Eigenvalues and Eigenvectors
Eigenvalues and eigenvectors are fundamental concepts in linear algebra, associated with matrices. An eigenvalue is a special scalar that, when multiplied by an associated eigenvector, leaves the vector unchanged after it has been transformed by a matrix. Mathematically, for a given matrix \( A \), if \( \lambda \) is an eigenvalue, then \( A\mathbf{v} = \lambda \mathbf{v} \), where \( \mathbf{v} \) is the corresponding eigenvector. They play a vital role in the stability analysis of systems of differential equations. In the above system, the eigenvalues \( \lambda_1 = 0 \) and \( \lambda_2 = 4 \) have profound implications on the behavior of the system's solutions over time.

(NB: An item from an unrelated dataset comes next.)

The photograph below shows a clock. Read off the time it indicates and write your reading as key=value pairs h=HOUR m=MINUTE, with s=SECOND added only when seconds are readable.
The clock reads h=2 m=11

System of Differential Equations
A system of differential equations comprises several equations that relate the rates of change of variables to each other. For the exercises provided, the system is a pair of first-order linear differential equations. These equations describe how two variables, \( y_1 \) and \( y_2 \) in our case, change with respect to an independent variable, often time. To solve these systems, one may employ several methods, including matrix methods involving eigenvalues and eigenvectors. Solving these systems helps to predict the trajectory of each variable over time and understand their dynamic interactions.
Phase Plane Analysis
Phase plane analysis is a visual method to analyze and understand the behavior of systems of first-order differential equations in two variables. By plotting the variables against each other, one can observe the trajectories or paths that solutions to the system take over time. These plots help identify the stability of equilibrium points and visualize the overall behavior of the system such as cycles, spirals, or lines, and in the case of the given exercise, trajectories that approach or move away from the origin based on the eigenvectors. The provided solution shows that the system has two types of trajectories corresponding to the null and positive eigenvalues obtained from the matrix.